Tuesday, February 21, 2017

Where Do You Get Your Ideas?


Did you know you can't copyright an idea? Anything you write is automatically copyrighted to you, but only the words themselves, the ideas can never be copyrighted. However that's okay, because no matter how original you think you are, the idea has been done before.

In fact, that's the great thing about ideas, plots, tropes and clichés. They're free for everyone. The other good thing about them is that if people love a plot, trope or setting, they're probably going to go looking for other books, movies, TV shows and comics with that same idea.

Writers get asked where they get their ideas all the time. The true answer is probably something like: 'Cultural narrative is a concept and tradition that has been passed down since mankind developed language'. We don't 'get' ideas. We 'reuse' ideas.

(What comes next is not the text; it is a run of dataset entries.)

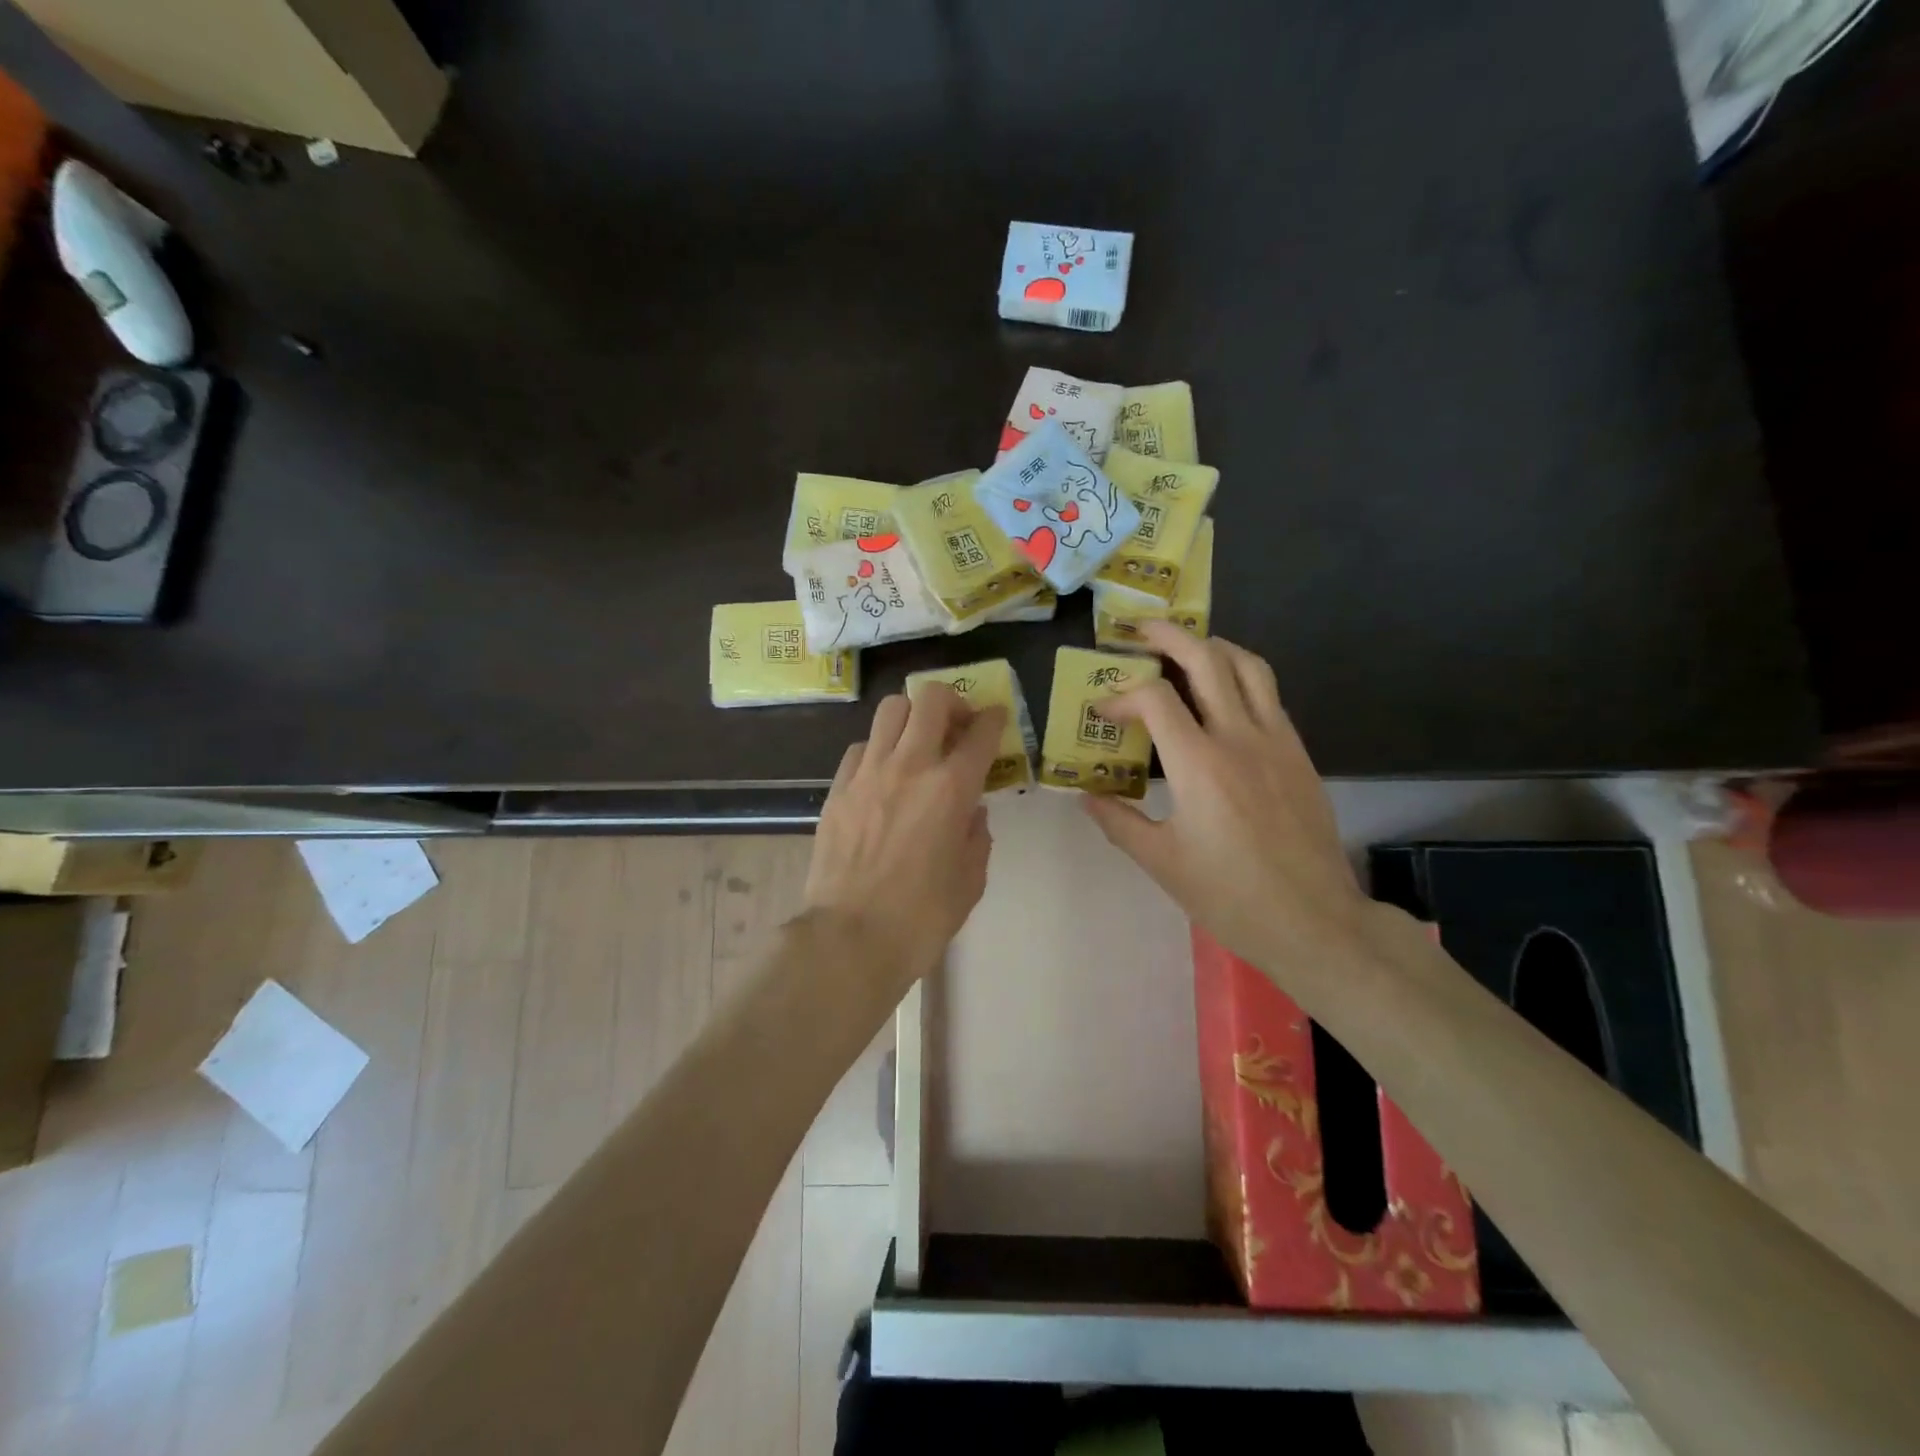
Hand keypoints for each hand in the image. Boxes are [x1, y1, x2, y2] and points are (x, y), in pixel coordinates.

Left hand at [805, 684, 1004, 986]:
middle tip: (957, 725)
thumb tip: (970, 811)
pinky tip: (883, 775)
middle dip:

I think when writers tell would-be writers to read widely, this is one of the important reasons why. Sometimes I meet people who don't read much, or maybe they only read one genre, and they are often convinced they have a really, truly original idea. They're nervous to share it with me. It's always ultimately a huge cliché in a genre they don't read/watch. One that has been done to death, but they have no idea.

A woman in her 50's once told me about her 100% original, never been done before plot where a person from our reality passed through some kind of gate or portal into a fantasy setting. No really. She was super offended when I said it was its own subgenre.

So really, when someone asked me where I get my ideas, the answer is: I mush together a couple of things I love into a new Franken-plot. Take the plot from Die Hard, shove it into the setting from Avatar and then stick in my favourite characters from Psycho Pass and Ouran High as love interests and BAM, that's a novel right there.

Notice I didn't just say I was re-writing Die Hard, I took elements from a bunch of places, themes and ideas that I liked and wanted to play with. This is how you come up with ideas. However for a lot of writers this comes so naturally, it's hard to see what we are doing.

David Farland addresses a similar idea in his book 'Million Dollar Outlines' and calls it resonance. I highly suggest reading his book and even listening to some of his interviews on youtube. Resonance is when ideas remind us of, and build on the culture that comes before in order to give readers a call back memory to other things they have loved.

I think some writers are deathly scared of using ideas that are 'too similar' to other works. Pro tip. Your idea, whatever it is, is similar to other works. If you don't know what they are, it's just because you haven't read them yet. No one cares. Its fine. Once you get over that fear, 'finding' ideas is much easier.

Recently, Meg and I greatly enjoyed watching Yuri on Ice (check it out on crunchyroll if you haven't seen it already), a gay romance about competitive figure skating. Instantly, we knew we wanted to play with the idea. So we wrote a gay romance about a figure skater and an ice hockey player (Bite the Ice). Because we were so enthusiastic about the show, it only took us two weeks to write a complete novel, which is now in editing.

Currently, we are writing a book that is based on an idea I had when I first watched frozen. However instead of a princess fleeing her home to hide her magic powers, it is about two brother magi who were driven out and hunted for years, but now the people who persecuted them are begging for their help to save them from an even bigger magical threat (As Light As Ashes).

So if you are struggling to come up with ideas, read more, watch more, play more then take a handful of the ideas you love the most and jam them together into something new. If you love things, it comes through in your writing. And I can promise you you are not alone in the tropes and ideas you love. Other people who love the same things are looking for more. Your fans will be the people who love the same things as you, and that is an awesome situation to be in.

So go forth, write the things you love.

Remember, you can't copyright an idea, so stop worrying about it.

1 comment:

  1. I know so many people, writers (allegedly) who wont tell you about their story because they're afraid you will steal their idea.
    I tell them that ideas are infinite, and I have plenty of my own, thank you.
    Then I give them an idea, and the look of- dude, you just gave me an idea... I can make millions from that and you just gave it to me?